» EXTRACT TO READ

==============================

Currently, most NeRF-related works have been carried out based on camera image data or indoor LiDAR scan data [18, 23, 24, 25, 5, 26, 27, 28, 29, 30, 20, 22, 31], with only a few works using LiDAR point cloud data in the outdoor environment [4, 32, 33, 14]. In contrast to the camera, LiDAR is comparably robust to day-and-night light changes and different weather conditions [34, 35]. Moreover, LiDAR can capture accurate distance information, which is extremely helpful for large-scale and high-accuracy outdoor mapping of the environment [36, 4]. Therefore, it is significant to explore further reconstructing the outdoor environmental representation with LiDAR-based NeRF.

The main contributions of this paper are as follows:

$\bullet$ A large-scale and high-precision 3D scene reconstruction framework called parent-child neural radiance fields (PC-NeRF) effectively improves the reconstruction performance under partial sensor data loss in outdoor environments. We partition the entire autonomous vehicle driving environment into large blocks, denoted as parent NeRFs, and subdivide these blocks into geometric segments known as child NeRFs. This partition enables us to jointly optimize scene-level, segment-level, and point-level scene representations.

$\bullet$ To our knowledge, our proposed PC-NeRF is the first NeRF-based large-scale 3D scene reconstruction method using sparse and partially lost LiDAR point clouds, even though NeRF is a dense volumetric representation typically constructed using large amounts of sensor data. Our proposed PC-NeRF improves the data utilization efficiency of the remaining point cloud by constructing segment-level representations.

$\bullet$ With extensive experiments, our proposed PC-NeRF has been validated for its high deployment efficiency. Training for just one epoch in most evaluation scenarios is sufficient to achieve high-precision 3D reconstruction results, even under severe partial sensor data loss conditions.

II Related Works

With NeRF’s inherent advantages of continuous dense volumetric representation, NeRF-based techniques in novel view synthesis [32, 33, 14, 30, 28, 29], scene reconstruction [37, 5, 26, 27, 38, 30, 28, 29], and localization systems [23, 24, 25, 4, 31, 39] have rapidly developed and are highly referential and informative. NeRF’s ability to model continuous scene representations is also an essential basis for our proposed PC-NeRF, which uses LiDAR data as inputs and divides the spaces into different scales. Therefore, this section reviews the literature on LiDAR-based NeRF and space-division-based NeRF.

II-A LiDAR-Based NeRF

Motivated by NeRF’s capability to render photo-realistic novel image views, several works have explored the potential of NeRF on LiDAR point cloud data for novel view synthesis [32, 33, 14] and robot navigation [4, 31, 39].

==============================

» MATERIAL PROVIDED

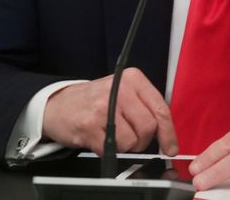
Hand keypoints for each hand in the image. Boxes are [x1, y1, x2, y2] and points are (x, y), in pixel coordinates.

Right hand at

==============================

» APPLY WHAT YOU READ
a - Render this sentence from the LiDAR-based NeRF passage in Spanish: "This partition enables us to jointly optimize scene-level, segment-level, and point-level scene representations."
b - Carry on the LiDAR-based NeRF passage from its last sentence.
The material above comes from a different source than the LiDAR-based NeRF passage.

» ANSWERS BY ITEM NUMBER
a - Esta partición nos permite optimizar conjuntamente las representaciones de la escena a nivel de escena, de segmento y de punto.

b -
The goal of novel view synthesis is to generate a view of a 3D scene from a viewpoint where no real sensor image has been captured, allowing the opportunity to observe real scenes from a virtual perspective. Neural Fields for LiDAR (NFL) [14] combines the rendering power of neural fields with a detailed, physically motivated model of the LiDAR sensing process, thus enabling it to accurately reproduce key sensor behaviors like beam divergence, secondary returns, and ray dropping. LiDAR-NeRF [32] converts the 3D point cloud into the range pseudo image in 2D coordinates and then optimizes three losses, including absolute geometric error, point distribution similarity, and realism of point attributes. Similar to LiDAR-NeRF, NeRF-LiDAR [33] has also employed the spherical projection strategy and consists of three key components: NeRF reconstruction of the driving scenes, realistic LiDAR point clouds generation, and point-wise semantic label generation. However, if more than one laser point is projected onto the same pseudo-pixel, only the one with the smallest distance is retained [32]. Besides, it is particularly noticeable when using small resolution range pseudo images, as spherical projections can lead to significant information loss [40].

In robotics, LiDAR-based NeRF is usually proposed for localization and mapping. IR-MCL [31] focuses on the problem of estimating the robot’s pose in an indoor environment using 2D LiDAR data. With the pre-trained network, IR-MCL can synthesize 2D LiDAR scans for an arbitrary robot pose through volume rendering. However, the error between the synthesized and real scans is relatively large. NeRF-LOAM [4] presents a novel approach for simultaneous odometry and mapping using neural implicit representation with 3D LiDAR data. NeRF-LOAM employs sparse octree-based voxels combined with neural implicit embeddings, decoded into a continuous signed distance function (SDF) by a neural implicit decoder. However, NeRF-LOAM cannot currently operate in real-time with its unoptimized Python implementation. LocNDF [39] utilizes neural distance fields (NDFs) for robot localization, demonstrating the direct learning of NDFs from range sensor observations. LocNDF has raised the challenge of addressing real-time constraints, and our work endeavors to investigate this challenge.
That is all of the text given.